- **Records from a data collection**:

================

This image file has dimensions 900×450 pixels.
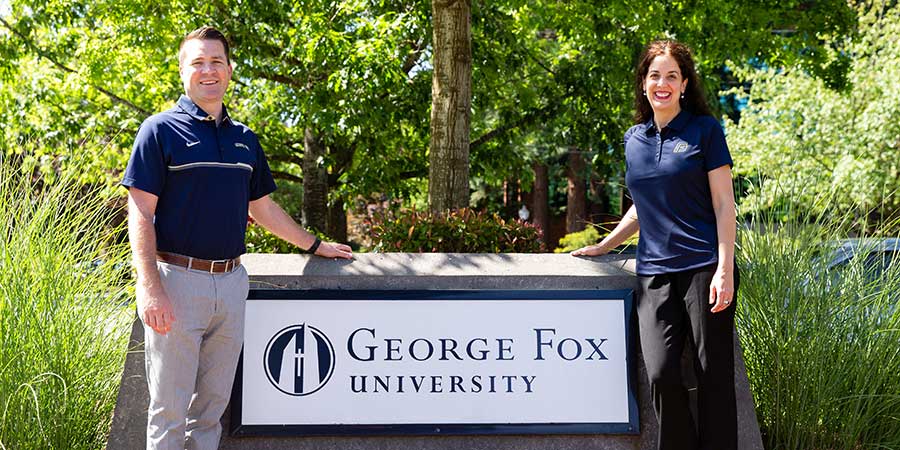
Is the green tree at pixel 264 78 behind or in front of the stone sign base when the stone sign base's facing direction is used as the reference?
behind

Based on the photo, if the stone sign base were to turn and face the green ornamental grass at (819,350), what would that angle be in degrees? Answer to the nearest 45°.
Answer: approximately 90° to its left

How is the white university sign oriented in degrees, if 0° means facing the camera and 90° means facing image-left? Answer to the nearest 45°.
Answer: approximately 0°

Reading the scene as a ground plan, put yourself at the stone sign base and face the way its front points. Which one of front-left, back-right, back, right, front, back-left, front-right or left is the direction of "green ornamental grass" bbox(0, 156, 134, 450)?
right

================

- **WHAT THE EXERCISE ASKS**: In the copy, include every entry above exactly and leave out each picture.

- **ANSWER TO THE PROBLEM**:
This image file has dimensions 900×450 pixels.
Is the green tree at pixel 264 78 behind or in front of the stone sign base when the stone sign base's facing direction is used as the reference?
behind

Based on the photo, if the stone sign base were to turn and face the green ornamental grass at (819,350), what would that angle be in degrees? Answer to the nearest 45°.
Answer: approximately 90° to its left

How is the white university sign oriented in degrees, if 0° means facing the camera and 90° means facing image-left? Answer to the nearest 45°.
Answer: approximately 0°

Reading the scene as a ground plan, put yourself at the stone sign base and face the way its front points. Which one of front-left, back-right, back, right, front, back-left, front-right or left is the direction of "green ornamental grass" bbox(0, 156, 134, 450)?
right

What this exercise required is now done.